実はこうした経験も、異文化理解につながっています。
相手の考えを理解しようとする姿勢は、国際交流だけでなく、日常生活や仕事でも必要とされる力です。
イスパニア語学科で学ぶことは、その力をさらに深めることにつながります。
学問は社会問題を考えるヒントになる
大学では社会問題について考える機会も増えます。
例えば移民問題。
観光と地域社会の関係。
言語とアイデンティティ。
教育格差。
多文化共生。
こうしたテーマは、スペイン語圏の国々でも重要な課題になっています。
もちろん簡単に答えが出る問題ではありません。
だからこそ大学では、一つの立場だけではなく、さまざまな視点から考えていきます。
高校までの勉強では、正解を覚えることが中心になる場合があります。
しかし大学では、「なぜそうなるのか」「他の見方はないのか」を考えることが増えていきます。
学問は社会問題の答えを与えるだけではありません。
問題を深く理解するための視点を与えてくれるのです。
推薦入試でも見られるのは考える力
このような学問の特徴は、推薦入試ともつながっています。
推薦入試では、知識量だけが評価されるわけではありません。
むしろ大切なのは、問いを持つ姿勢です。
なぜそうなるのだろう。
なぜ人によって考え方が違うのだろう。
なぜ社会にはさまざまな課題があるのだろう。
そうした問いに向き合う姿勢が重視されています。
また、多面的な視点や他者理解、対話する姿勢も大切です。
これはイスパニア語学科で学ぶ内容とも深く重なっています。
推薦入試は完璧な人を選ぶ試験ではありません。
学び続けられる人、考え続けられる人を探す試験なのです。
大学での学びは将来の仕事にもつながる
外国語学部で学んだ人の進路はさまざまです。
商社やメーカー。
航空業界。
観光業界。
教育分野。
国際協力。
公務員。
メディア関連。
実際には多くの分野で活躍しています。
その理由は、語学力だけではありません。
異文化理解やコミュニケーション能力、多様な価値観を理解する力が社会で求められているからです。

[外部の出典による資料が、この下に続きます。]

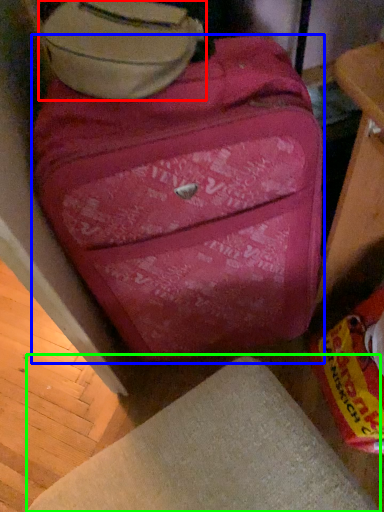
Question: Which object is the farthest from luggage (highlighted by a red box)? Choose among these: suitcase (highlighted by a blue box) or furniture (highlighted by a green box).

Choices:
 (A) suitcase
 (B) furniture

Answer: (B)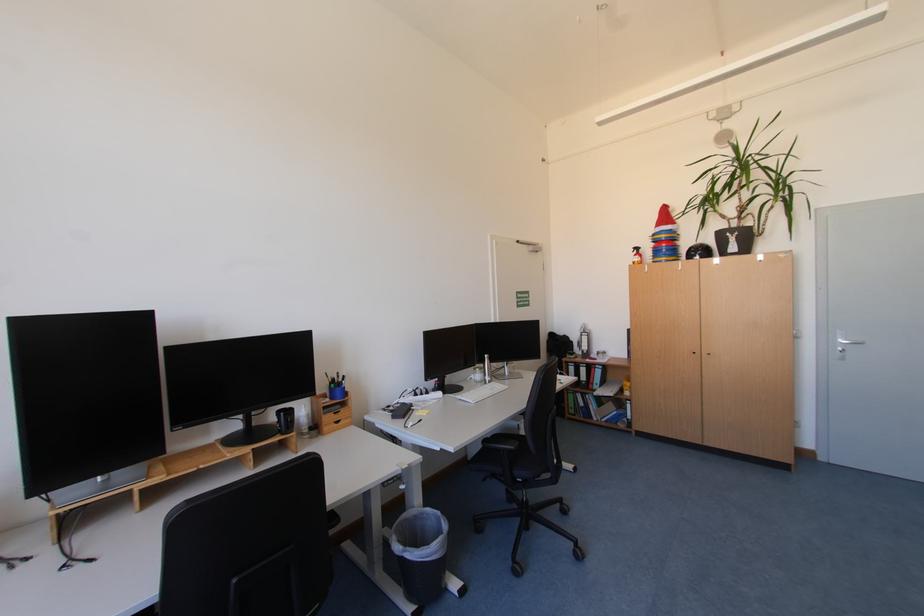
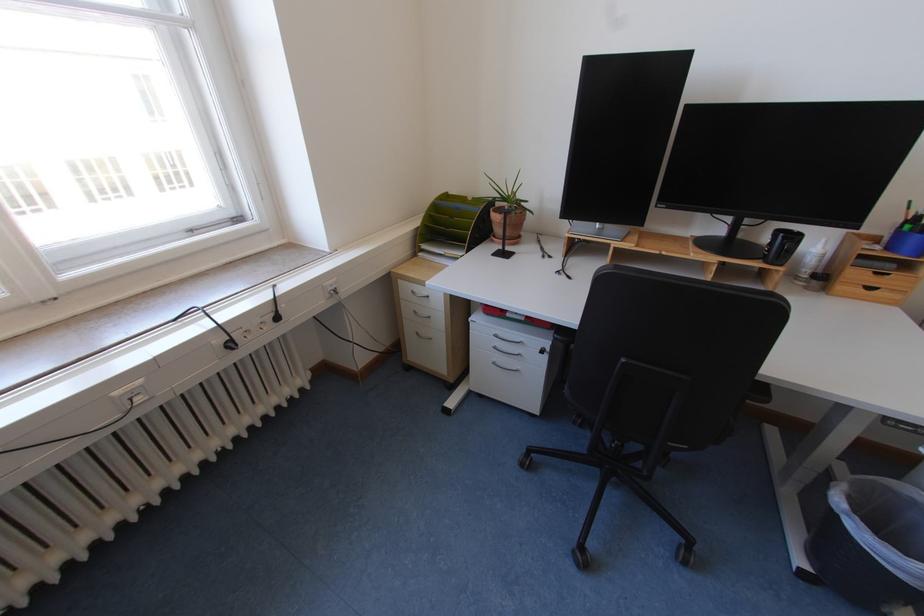
In the second image, find the point that corresponds to (x=332, y=424) in the first image.

(848, 281)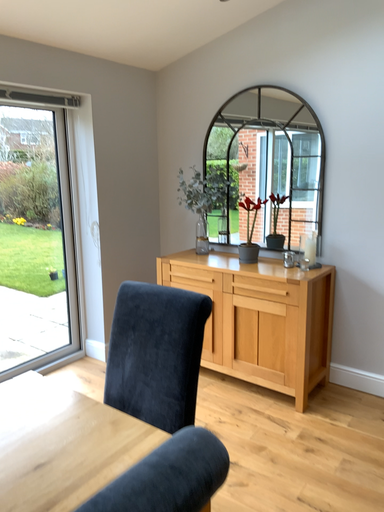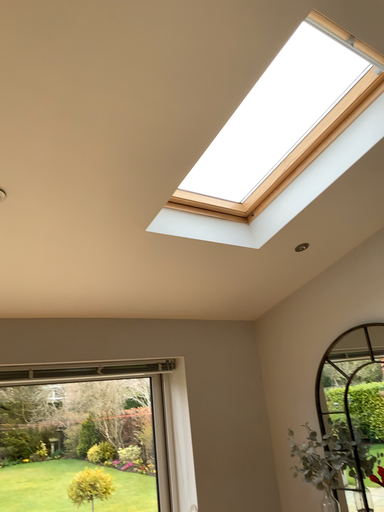
Question: Which way did the camera rotate in the video?

Choices:
 (A) rotated right
 (B) rotated left

Answer: (B)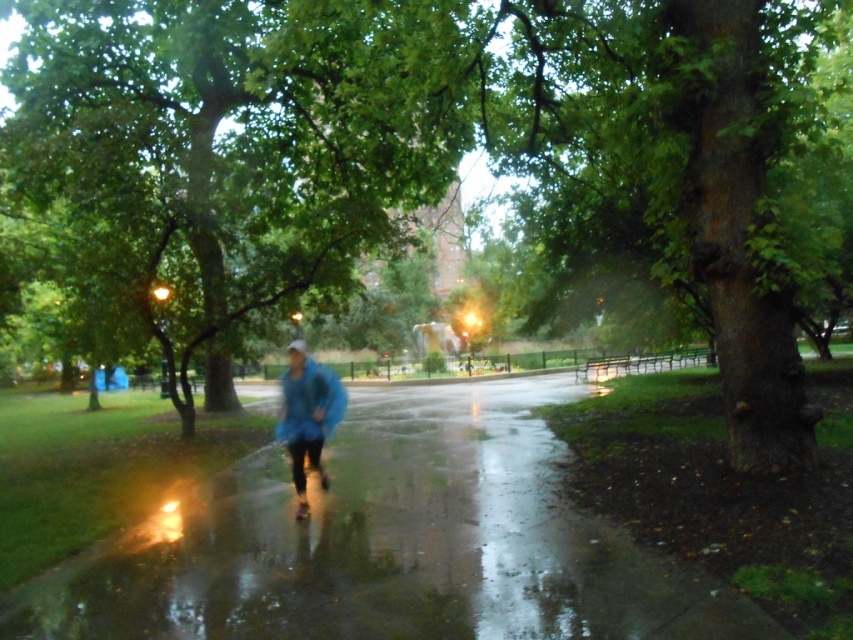
You are a drone operator trying to capture a clear aerial shot of the glossy asphalt pavement at center in the park scene. The drone has a camera with a 120mm focal length lens. Considering the scene described, what is the approximate distance in meters the drone should maintain to ensure the pavement fills the frame without distortion?

The glossy asphalt pavement at center is located at coordinates point (x=389, y=544). To calculate the required distance, use the formula distance equals focal length multiplied by sensor size divided by subject size. However, without knowing the sensor size or the actual dimensions of the pavement, an exact distance cannot be determined. The drone should be positioned at a distance that allows the camera to focus on the pavement while avoiding distortion caused by proximity to the wet, reflective surface.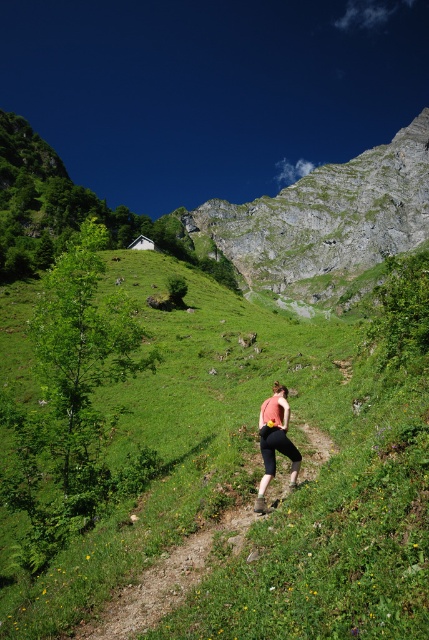
Question: Can you confirm if rugged stone mountain at upper center is wider than brown dirt path at center?

Choices:
 (A) yes
 (B) no

Answer: (A)

Question: Observing the image, what is the correct spatial positioning of green grassy at center in reference to matte pink tank top at center?

Choices:
 (A) left
 (B) right

Answer: (A)

Question: Can you confirm if brown dirt path at center is smaller than matte pink tank top at center?

Choices:
 (A) yes
 (B) no

Answer: (B)

Question: Which point is farther to the camera?

Choices:
 (A) rugged stone mountain at upper center
 (B) green grassy at center
 (C) matte pink tank top at center
 (D) brown dirt path at center

Answer: (A)

Question: Which of the following is the farthest from the observer?

Choices:
 (A) [115, 637]
 (B) [316, 257]

Answer: (B)

Question: Among these objects, which one is farthest from the camera?

Choices:
 (A) green grassy at center
 (B) rugged stone mountain at upper center

Answer: (B)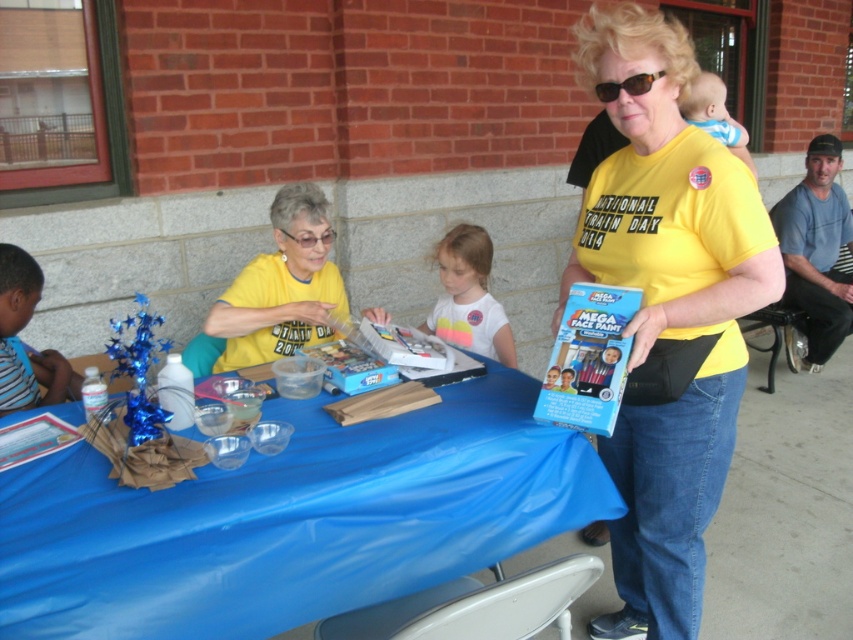
Question: Which object is the farthest from the yellow matte shirt at center?

Choices:
 (A) blue denim jeans at lower right
 (B) white cotton shirt at center
 (C) blue plastic table at center
 (D) tortoiseshell plastic goggles at upper center

Answer: (A)

Question: Is yellow matte shirt at center positioned in front of blue denim jeans at lower right?

Choices:
 (A) no
 (B) yes

Answer: (B)

Question: Does yellow matte shirt at center appear on the left side of white cotton shirt at center?

Choices:
 (A) yes
 (B) no

Answer: (A)

Question: Which object appears farthest from the camera in this image?

Choices:
 (A) blue striped shirt at left
 (B) tortoiseshell plastic goggles at upper center

Answer: (A)

Question: Among these objects, which one is farthest from the camera?

Choices:
 (A) yellow matte shirt at center
 (B) yellow fabric shirt at center

Answer: (A)

Question: Where is yellow matte shirt at center located in relation to blue striped shirt at left in the image?

Choices:
 (A) below
 (B) above

Answer: (B)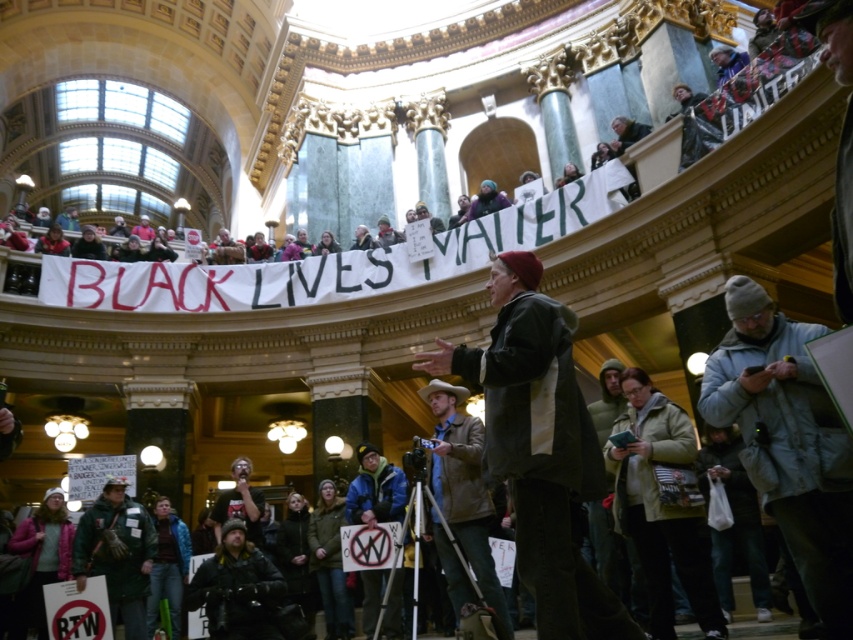
Question: Which point is farther to the camera?

Choices:
 (A) (144, 611)
 (B) (469, 509)
 (C) (550, 317)
 (D) (229, 568)

Answer: (A)

Question: Does dark gray jacket at center have a smaller size compared to gray fleece jacket at lower right?

Choices:
 (A) yes
 (B) no

Answer: (B)

Question: Which of the following is the closest to the observer?

Choices:
 (A) camouflage jacket at lower left
 (B) brown leather jacket at center

Answer: (B)

Question: Does dark gray jacket at center appear over camouflage jacket at lower left?

Choices:
 (A) yes
 (B) no

Answer: (A)

Question: Which object appears closest to the camera in this image?

Choices:
 (A) brown leather jacket at center
 (B) gray fleece jacket at lower right
 (C) camouflage jacket at lower left

Answer: (B)

Question: Where is brown leather jacket at center located in relation to dark gray hoodie at lower center in the image?

Choices:
 (A) right
 (B) left

Answer: (A)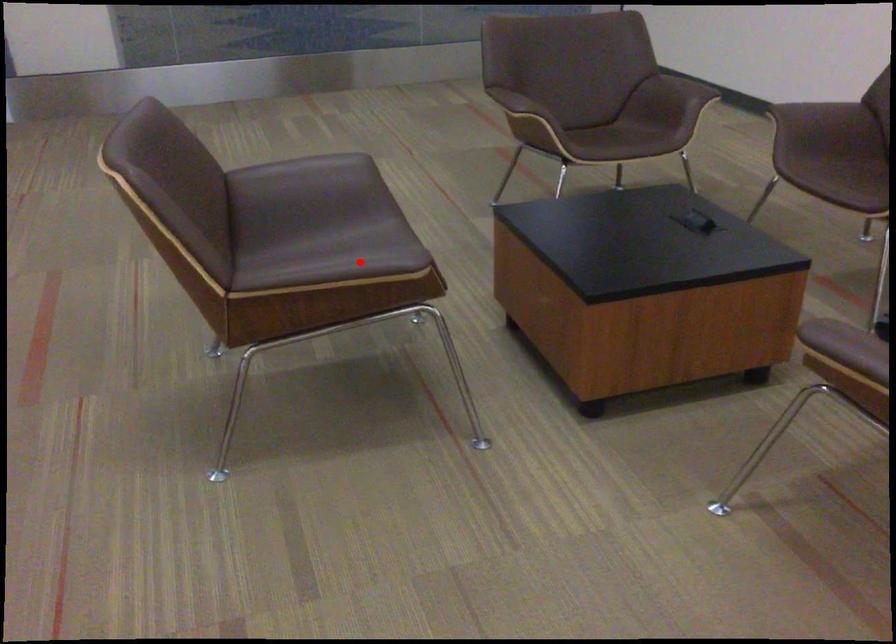
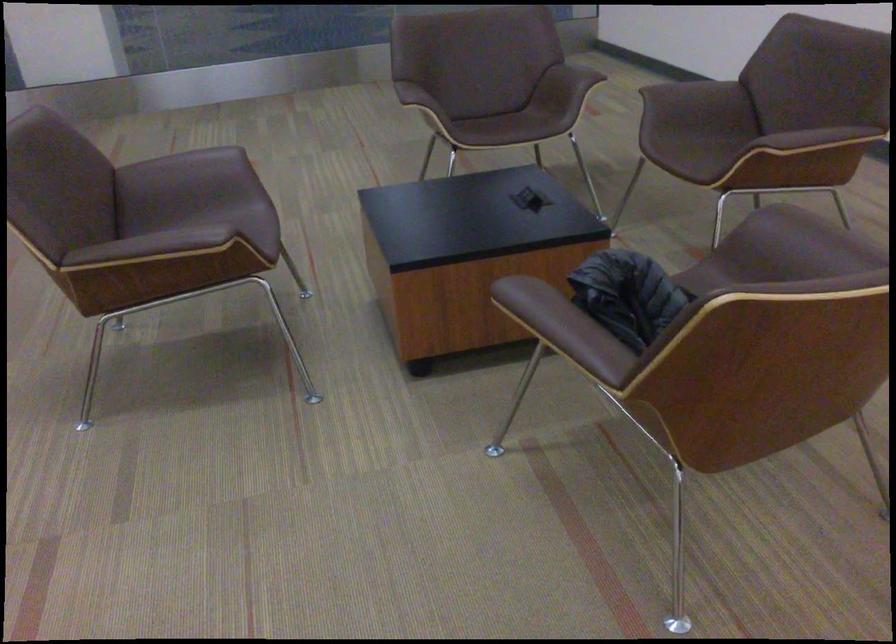
Question: I am providing you with two images of the same scene from different viewpoints. Given a red point in image1, look at the same physical point in image2. Is it:

Choices:
 (A) Closer to the viewpoint
 (B) Farther from the viewpoint

Answer: (B)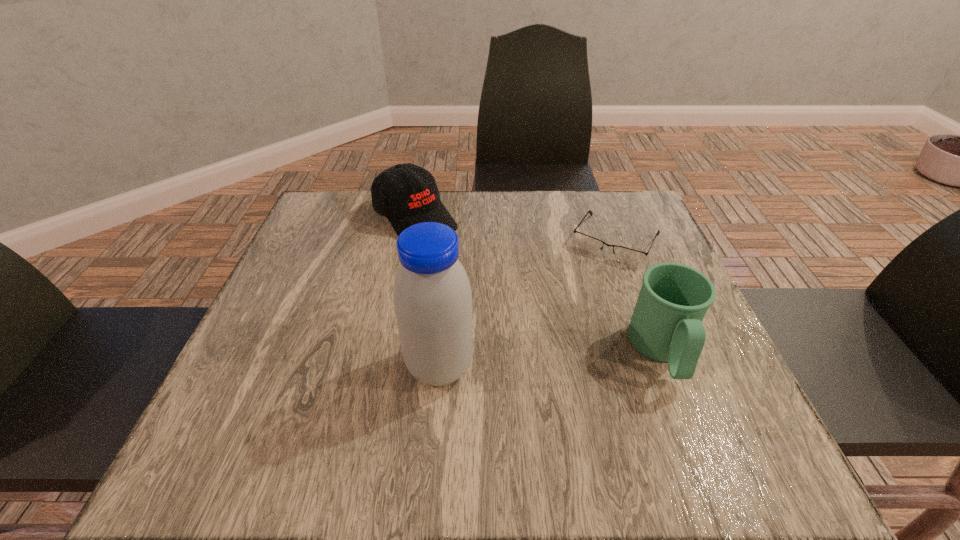
The image size is (960, 540). In order to click on free space between the tallest object and the mug in this screenshot , I will do `click(551, 359)`.

Where is `free space between the mug and the soya milk`? This screenshot has height=540, width=960. free space between the mug and the soya milk is located at coordinates (551, 359).

This screenshot has height=540, width=960. I want to click on free space between the baseball cap and the spectacles, so click(x=516, y=230).

Identify the location of object that is the nearest to the tallest object. Image resolution: width=960 pixels, height=540 pixels. (407, 194).

At what (x,y) coordinates should I click in order to perform the action: click on object that is the second nearest to the mug. Please return your answer as a coordinate pair (x, y). Looking at the image, I should click on (432, 296).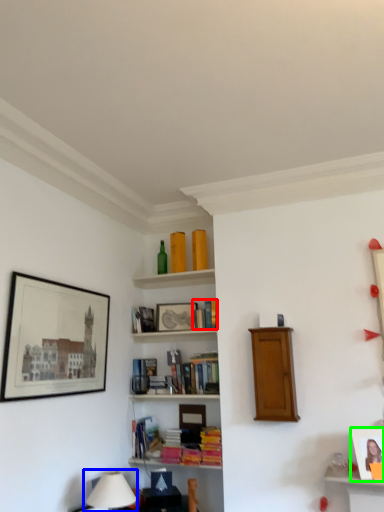
Question: Which object is the farthest from book (highlighted by a red box)? Choose among these: table lamp (highlighted by a blue box) or picture frame (highlighted by a green box).

Choices:
 (A) table lamp
 (B) picture frame

Answer: (A)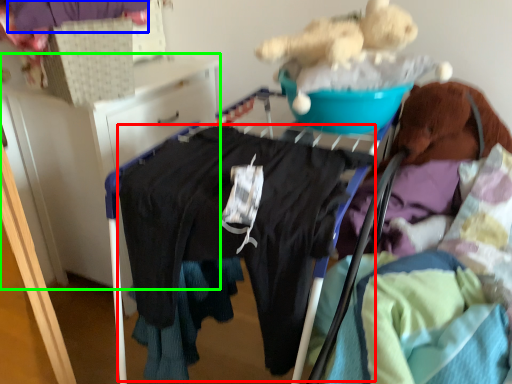
Question: Estimate the real-world distances between objects in this image. Which object is closer to clothing (highlighted by a red box), clothing (highlighted by a blue box) or furniture (highlighted by a green box)?

Choices:
 (A) clothing
 (B) furniture

Answer: (B)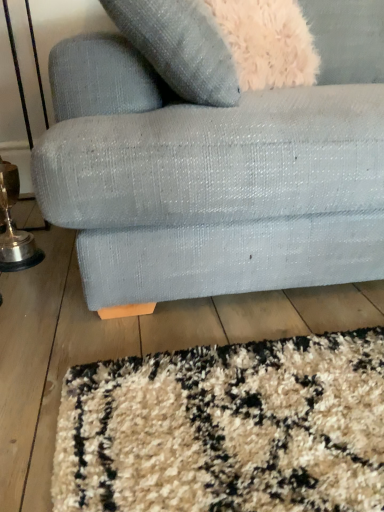
The image size is (384, 512). What do you see at coordinates (13, 227) in the screenshot? I see `gold metallic table lamp at lower left` at bounding box center [13, 227].

What is the approximate width of gold metallic table lamp at lower left?

15.23 centimeters.

The width and height of the screenshot is (384, 512). What are the coordinates of `gold metallic table lamp at lower left` in the screenshot? It's located at (13, 227).

In order to face textured fabric couch at lower center, should I rotate leftwards or rightwards?

A 14.223 degree turn to the right will do.

This screenshot has width=384, height=512. Identify the location of textured fabric couch at lower center. (219, 172).

Describe the element at coordinates (219, 172) in the screenshot. I see `textured fabric couch at lower center` at that location.

Find the location of `gold metallic table lamp at lower left`. gold metallic table lamp at lower left is located at coordinates (13, 227).

Visually, is gold metallic table lamp at lower left positioned to the left or to the right of textured fabric couch at lower center?

In the image, gold metallic table lamp at lower left appears on the left side of textured fabric couch at lower center.

Considering their positions, is gold metallic table lamp at lower left located in front of or behind textured fabric couch at lower center?

In the image, gold metallic table lamp at lower left appears behind textured fabric couch at lower center.

Is point (6, 263) closer or farther from the camera than point (250, 95)?

Point (6, 263).

In the scene shown: From the image's perspective, which one is positioned lower, gold metallic table lamp at lower left or textured fabric couch at lower center?

From the image's view, gold metallic table lamp at lower left is below.

From a real-world perspective, is gold metallic table lamp at lower left on textured fabric couch at lower center?

No, from a real-world perspective, gold metallic table lamp at lower left is not above textured fabric couch at lower center.

Which of these two, gold metallic table lamp at lower left or textured fabric couch at lower center, is thinner?

gold metallic table lamp at lower left.

Who is shorter, gold metallic table lamp at lower left or textured fabric couch at lower center?

gold metallic table lamp at lower left.

Between gold metallic table lamp at lower left and textured fabric couch at lower center, which one has smaller size?

gold metallic table lamp at lower left is smaller.

Is textured fabric couch at lower center completely or partially inside gold metallic table lamp at lower left?

No, textured fabric couch at lower center is not surrounded by gold metallic table lamp at lower left.

Are gold metallic table lamp at lower left and textured fabric couch at lower center located far from each other?

gold metallic table lamp at lower left is near textured fabric couch at lower center, not far away.

Is gold metallic table lamp at lower left oriented towards textured fabric couch at lower center?

Yes, gold metallic table lamp at lower left is turned towards textured fabric couch at lower center.

How much distance is there between gold metallic table lamp at lower left and textured fabric couch at lower center?

They are 61.32 centimeters apart.

Locate an element on the screen. This screenshot has height=512, width=384. studio couch in front of the gold metallic table lamp at lower left is located at coordinates (219, 172).

Which object is positioned more to the right, textured fabric couch at lower center or gold metallic table lamp at lower left?

textured fabric couch at lower center is more to the right.

Is the position of textured fabric couch at lower center less distant than that of gold metallic table lamp at lower left?

Yes, it is.

Is point (95, 112) closer or farther from the camera than point (0, 263)?

Point (95, 112).

From the image's perspective, is textured fabric couch at lower center located beneath gold metallic table lamp at lower left?

Incorrect, from the image's perspective, textured fabric couch at lower center is higher than gold metallic table lamp at lower left.

From a real-world perspective, between textured fabric couch at lower center and gold metallic table lamp at lower left, who is vertically lower?

gold metallic table lamp at lower left, from a real-world perspective.

In terms of width, does textured fabric couch at lower center look wider or thinner when compared to gold metallic table lamp at lower left?

Considering their sizes, textured fabric couch at lower center looks broader than gold metallic table lamp at lower left.

Looking at this image, who is taller, textured fabric couch at lower center or gold metallic table lamp at lower left?

textured fabric couch at lower center is taller.

Considering the relative sizes of textured fabric couch at lower center and gold metallic table lamp at lower left in the image provided, is textured fabric couch at lower center smaller than gold metallic table lamp at lower left?

No.

Is textured fabric couch at lower center situated inside gold metallic table lamp at lower left or outside?

textured fabric couch at lower center exists outside the volume of gold metallic table lamp at lower left.

Is textured fabric couch at lower center far away from gold metallic table lamp at lower left?

No, textured fabric couch at lower center is not far away from gold metallic table lamp at lower left.

Could you tell me if textured fabric couch at lower center is facing gold metallic table lamp at lower left?

No, textured fabric couch at lower center is not aimed at gold metallic table lamp at lower left.

Looking at this image, what's the angular difference between textured fabric couch at lower center and gold metallic table lamp at lower left's facing directions?

There is a 90.4-degree angle between the facing directions of textured fabric couch at lower center and gold metallic table lamp at lower left.

Where is `table lamp located behind the textured fabric couch at lower center`? table lamp located behind the textured fabric couch at lower center is located at coordinates (13, 227).

This screenshot has width=384, height=512. I want to click on studio couch that appears above the gold metallic table lamp at lower left (from a real-world perspective), so click(x=219, y=172).

Find the location of a particular element. The height and width of the screenshot is (512, 384). table lamp located behind the textured fabric couch at lower center is located at coordinates (13, 227).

大学で学ぶ内容は、直接的な職業スキルだけではなく、人としての視野を広げる学びでもあります。
まとめ|学問は社会を見るための新しい視点になる
上智大学外国語学部イスパニア語学科で学ぶことは、単にスペイン語を習得することではありません。
世界の文化や社会、人々の価値観を理解することでもあります。
そしてその学びは、私たちが暮らす社会と深くつながっています。
大学での学びは、高校までの勉強のように正解を覚えるだけではありません。
問いを持ち、多面的に考え、他者を理解しようとする力を育てるものです。
推薦入試で評価される力も、まさにその部分にあります。
もし今、「外国語を学ぶ意味は何だろう」と考えているなら、ぜひ社会とのつながりという視点からも見てみてください。
きっと語学の先にある、もっと広い世界が見えてくるはずです。
そして、その世界を知ろうとする姿勢こそが大学での学びの第一歩になるでしょう。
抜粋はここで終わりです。